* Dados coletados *
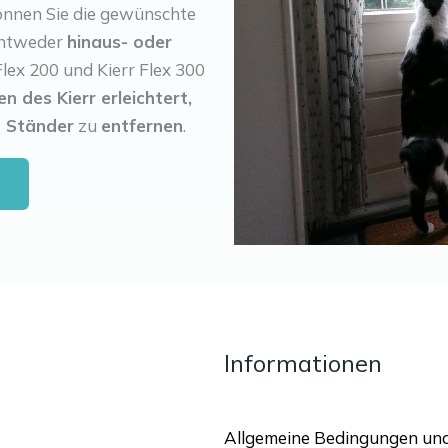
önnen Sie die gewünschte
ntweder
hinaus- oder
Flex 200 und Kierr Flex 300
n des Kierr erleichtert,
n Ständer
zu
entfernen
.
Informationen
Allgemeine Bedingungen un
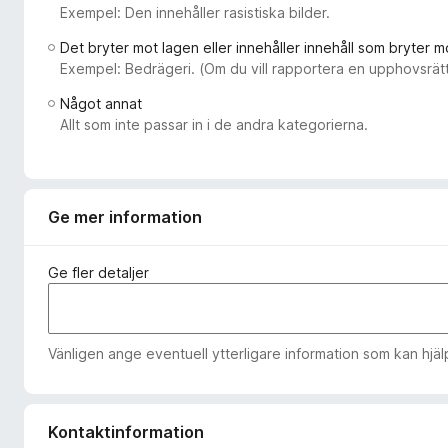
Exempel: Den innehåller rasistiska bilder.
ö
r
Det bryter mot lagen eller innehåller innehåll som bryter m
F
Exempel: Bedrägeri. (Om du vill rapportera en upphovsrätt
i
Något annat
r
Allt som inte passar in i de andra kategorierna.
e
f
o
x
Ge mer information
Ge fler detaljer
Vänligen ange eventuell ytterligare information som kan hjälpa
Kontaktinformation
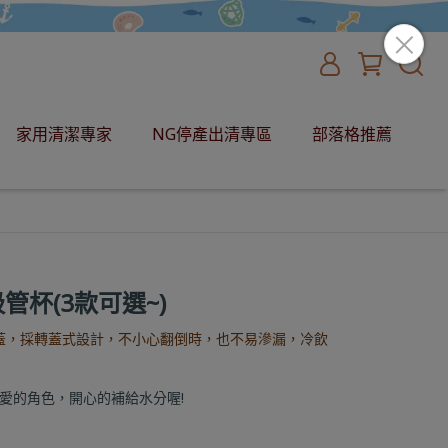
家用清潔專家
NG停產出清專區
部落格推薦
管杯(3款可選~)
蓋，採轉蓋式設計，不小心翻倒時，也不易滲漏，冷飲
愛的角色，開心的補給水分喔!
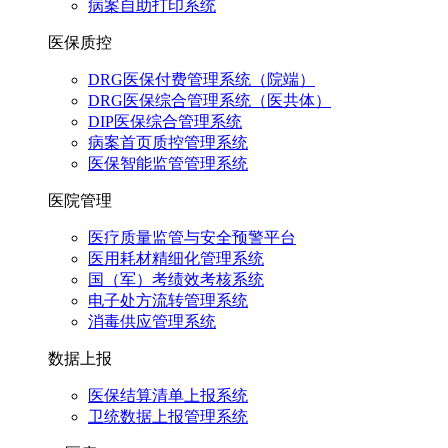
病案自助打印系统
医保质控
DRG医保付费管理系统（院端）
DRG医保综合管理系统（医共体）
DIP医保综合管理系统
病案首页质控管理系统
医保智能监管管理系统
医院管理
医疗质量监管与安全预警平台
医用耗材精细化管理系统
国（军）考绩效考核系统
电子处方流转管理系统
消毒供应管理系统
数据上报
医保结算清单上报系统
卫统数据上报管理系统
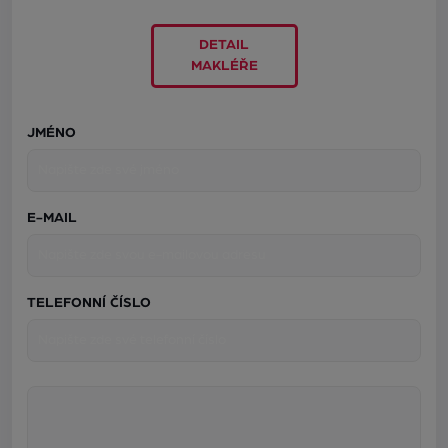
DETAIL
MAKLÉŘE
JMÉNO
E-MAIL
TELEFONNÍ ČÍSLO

==

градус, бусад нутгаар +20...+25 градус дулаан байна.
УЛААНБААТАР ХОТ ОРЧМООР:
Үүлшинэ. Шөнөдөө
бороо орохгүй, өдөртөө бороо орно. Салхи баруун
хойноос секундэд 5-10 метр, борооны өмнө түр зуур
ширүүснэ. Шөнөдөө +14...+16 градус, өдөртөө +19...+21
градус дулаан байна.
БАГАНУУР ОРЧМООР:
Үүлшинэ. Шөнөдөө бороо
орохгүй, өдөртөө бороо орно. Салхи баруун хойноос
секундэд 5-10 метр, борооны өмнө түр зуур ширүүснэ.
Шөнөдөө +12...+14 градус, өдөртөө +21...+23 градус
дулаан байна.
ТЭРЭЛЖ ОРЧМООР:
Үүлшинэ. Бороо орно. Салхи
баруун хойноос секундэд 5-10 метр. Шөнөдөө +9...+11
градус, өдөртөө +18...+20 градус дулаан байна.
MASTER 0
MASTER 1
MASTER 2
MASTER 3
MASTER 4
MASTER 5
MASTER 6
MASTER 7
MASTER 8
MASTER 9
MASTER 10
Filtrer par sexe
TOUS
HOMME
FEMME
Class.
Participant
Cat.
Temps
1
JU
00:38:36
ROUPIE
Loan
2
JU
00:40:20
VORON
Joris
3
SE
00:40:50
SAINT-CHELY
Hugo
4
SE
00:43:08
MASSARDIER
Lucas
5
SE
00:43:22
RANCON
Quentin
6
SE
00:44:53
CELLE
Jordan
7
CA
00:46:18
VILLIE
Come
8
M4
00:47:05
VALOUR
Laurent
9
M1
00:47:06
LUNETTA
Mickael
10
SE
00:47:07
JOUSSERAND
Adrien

* Seu objetivo *
Apresente em forma de lista numerada as linhas que vão da linha com "önnen Sie die gewünschte" até a linha com "Allgemeine Bedingungen un", incluindo as duas, e omita as linhas em branco.

* Resultado da tarefa *
1. önnen Sie die gewünschte
2. ntweder
3. hinaus- oder
4. Flex 200 und Kierr Flex 300
5. n des Kierr erleichtert,
6. n Ständer
7. zu
8. entfernen
9. .
10. Informationen
11. Allgemeine Bedingungen un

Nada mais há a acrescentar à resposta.